How it all Began
How it all Began
Sophia was a maid in the household of a count. Her parents had died many years before, leaving her with no home, no family, and no future. Before anything else could be done, the count took the orphaned, frightened child into his home. He brought tutors to teach her and educate her. When she was older, he gave her a job as a maid.
Sophia was very obedient which made her a good maid. She did not seem to mind the endless work in the count’s household. She had found friends among the other maids and was able to talk with them when she wanted to, but she felt very alone at night when the other maids when home to their mothers and their fathers and their husbands and their sons and daughters leaving her by herself in her little bedroom.
Her only friend, besides the other maids, was the count. The count had become very fond of Sophia. He had begun to think of her as a daughter. He thought highly of her and whenever guests came, he took the liberty of introducing her to them. However, lately there hadn’t been as many guests. A few came now and then, but always seemed to be in a rush. Soon, they stopped coming all together. One night she found out why.
The last of the maids was heading for home.
“Good night Sophia,” she said. “Get a good night’s sleep and I’ll see you in the morning.”
“Good night Evelyn,” Sophia replied.
Evelyn was in her mid thirties. She was slender and trim with straight blonde hair and stunning hazel eyes. A few freckles dotted her nose.
“Give my sympathies to the countess will you dear?” Evelyn pulled on her coat.
“Why,” question Sophia. “Is something wrong?”
“Haven’t you heard darling? The count is awfully ill. I thought you of all people would have heard. I mean, you are the count’s favorite.”
“The count’s favorite? Me? Oh, no, no, I’m not his favorite, it’s just that he—“
“He took you in after your parents died, raised you, taught you, and gave you work. Yes, yes, we’ve all heard the story deary. And now, if you’ll excuse me, if I stay any longer, Harold will worry. Ta, ta!” Evelyn walked out the giant French doors and vanished into the dark night.
Sophia had always thought of Evelyn as too elegant and sophisticated to be a mere maid. She carried the countenance of a duchess.
Sophia continued to bed, but not before giving Evelyn’s sympathies to the countess.
What happened the next day or the day after that, or the day after that isn’t important. What is important is what happened the following week, which brings us to the events of this evening.
Sophia had been asleep until the sound of footsteps and voices down the hall from her room woke her.
“Thank you for coming at such a late hour doctor,” came the voice of the countess. “My husband’s condition has only grown worse since you last visit and I felt in necessary for you to examine him.”

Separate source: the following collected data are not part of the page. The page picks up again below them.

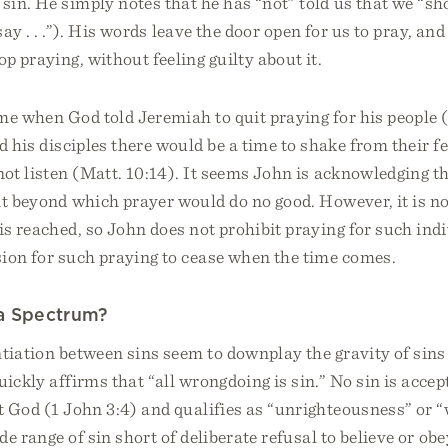
in. He simply notes that he has “not” told us that we “sh
say . . .”). His words leave the door open for us to pray, an
op praying, without feeling guilty about it.
e when God told Jeremiah to quit praying for his people (J
d his disciples there would be a time to shake from their fe
not listen (Matt. 10:14). It seems John is acknowledging 
t beyond which prayer would do no good. However, it is no
is reached, so John does not prohibit praying for such indi
sion for such praying to cease when the time comes.
 a Spectrum?
ntiation between sins seem to downplay the gravity of sins 
ickly affirms that “all wrongdoing is sin.” No sin is accept
t God (1 John 3:4) and qualifies as “unrighteousness” or 
de range of sin short of deliberate refusal to believe or ob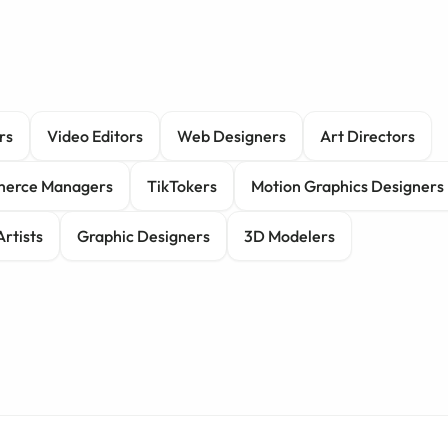
rs
Video Editors
Web Designers
Art Directors
erce Managers
TikTokers
Motion Graphics Designers
Artists
Graphic Designers
3D Modelers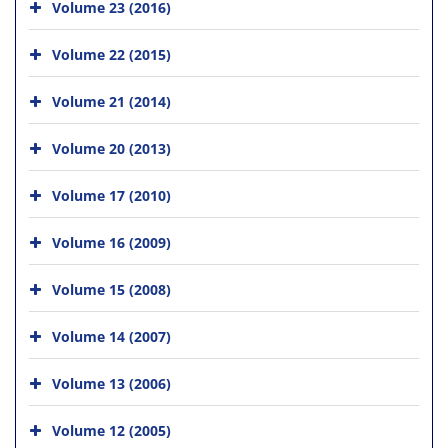
Volume 23 (2016)
Volume 22 (2015)
Volume 21 (2014)
Volume 20 (2013)
Volume 17 (2010)
Volume 16 (2009)
Volume 15 (2008)
Volume 14 (2007)
Volume 13 (2006)
Volume 12 (2005)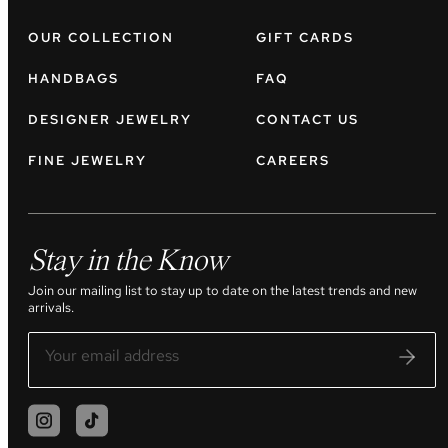
OUR COLLECTION
GIFT CARDS
HANDBAGS
FAQ
DESIGNER JEWELRY
CONTACT US
FINE JEWELRY
CAREERS
Stay in the Know
Join our mailing list to stay up to date on the latest trends and new
arrivals.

“No trouble at all milady,” answered a voice Sophia assumed to be the doctor. “You made a wise decision calling for me.”
Sophia swung her feet out of bed and onto the wooden floor before she listened to anymore of the conversation. Her door was already opened a crack, but she opened it more anyway. Peering though the doorway, she could finally see the doctor.
He was a short man with long lanky limbs. The dim candle light shone against his short black hair. His bag hung loosely from his left hand. His back was turned to the servant girl so Sophia couldn’t see his face.

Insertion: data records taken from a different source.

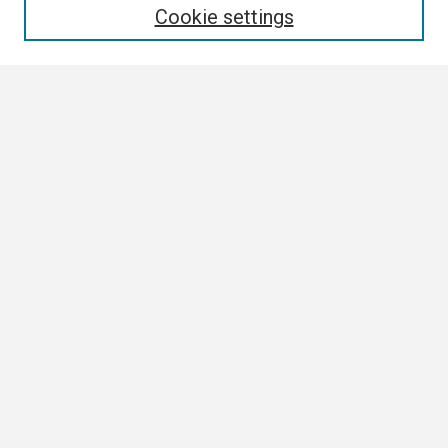
Cookie settings
Select context to search:
Advanced Search
Notify me via email or
RSS
Browse
Collections
Disciplines
Authors
Author Corner
Author FAQ
Links
Institutional Research Contact Page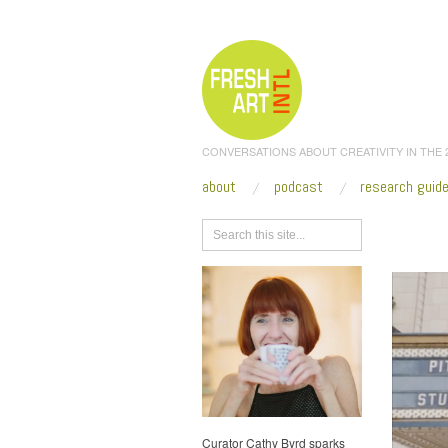
CONVERSATIONS ABOUT CREATIVITY IN THE
about
podcast
research guid
Browse
Curator Cathy Byrd sparks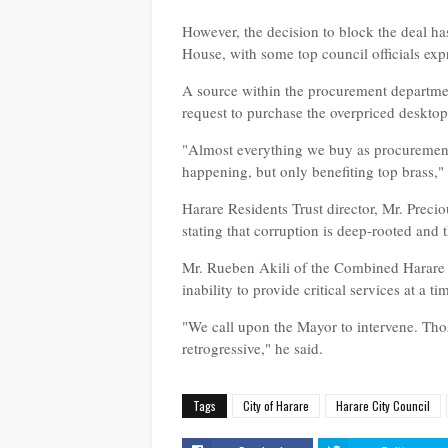
However, the decision to block the deal has
House, with some top council officials expr
A source within the procurement departme
request to purchase the overpriced desktops
"Almost everything we buy as procurement p
happening, but only benefiting top brass,"
Harare Residents Trust director, Mr. Preci
stating that corruption is deep-rooted and 
Mr. Rueben Akili of the Combined Harare R
inability to provide critical services at a
"We call upon the Mayor to intervene. Thos
retrogressive," he said.
Tags
City of Harare
Harare City Council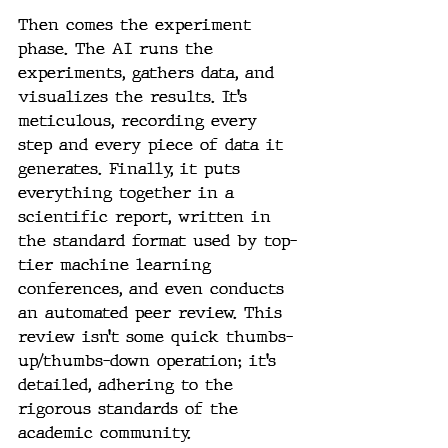
Then comes the experiment 
phase. The AI runs the 
experiments, gathers data, and 
visualizes the results. It’s 
meticulous, recording every 
step and every piece of data it 
generates. Finally, it puts 
everything together in a 
scientific report, written in 
the standard format used by top-
tier machine learning 
conferences, and even conducts 
an automated peer review. This 
review isn’t some quick thumbs-
up/thumbs-down operation; it’s 
detailed, adhering to the 
rigorous standards of the 
academic community.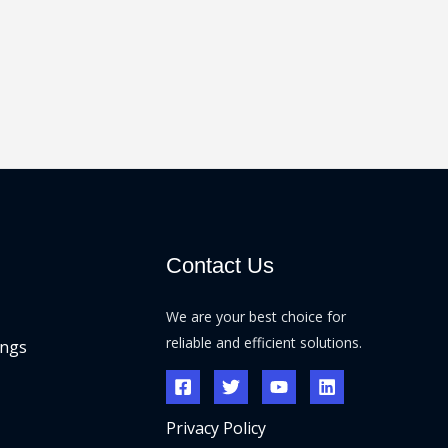
Contact Us
We are your best choice for
reliable and efficient solutions.
ings
Privacy Policy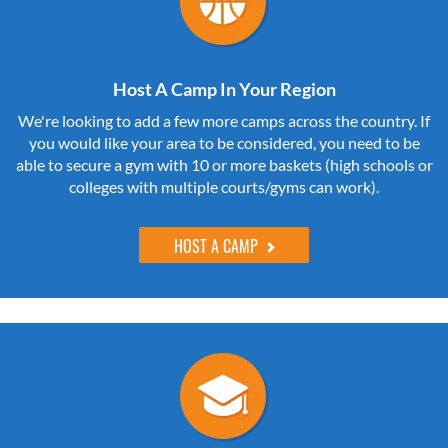
Host A Camp In Your Region
We're looking to add a few more camps across the country. If
you would like your area to be considered, you need to be
able to secure a gym with 10 or more baskets (high schools or
colleges with multiple courts/gyms can work).
HOST A CAMP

Sophia crept out of her room and followed the two as the countess led the doctor down the hall to the count’s chambers. As he turned to address the countess, the doctor caught sight of Sophia out of the corner of his eye.
“Well hello there little one,” he said turning to Sophia. She could now see his soft rounded and clean shaven face. He then turned to the countess. “Your daughter I assume.”
“Heavens no,” replied the countess. “She’s just a little orphaned servant girl,” she turned to Sophia. “Who shouldn’t be out of bed.” She growled.
“I just wanted to know what was wrong,” Sophia said innocently.
“Nothing is wrong, now go back to bed.” The countess said stiffly. The last words were almost sneers. She and the doctor entered the count’s chambers and shut the door behind them.
Sophia waited and waited. No words reached her ears, not even a hint of a voice. The clock chimed one, still no sign from within. She waited more. The only way she could pass the time without worrying too much was by playing with the fringe on the cuff of her white nightgown.
Another half an hour passed and the fringe was not worth playing with anymore. The hallway remained silent aside from the constant ticking of the clock. Sophia turned to the chamber door. It remained closed. She curled and uncurled her bare toes nervously and waited some more.
As the clock struck two, the doctor finally reemerged. Sophia approached him.
“Well,” she asked glancing down to look him in the eye. “Is the count going to be alright?”
“The count,” he replied gravely. “Is dead.”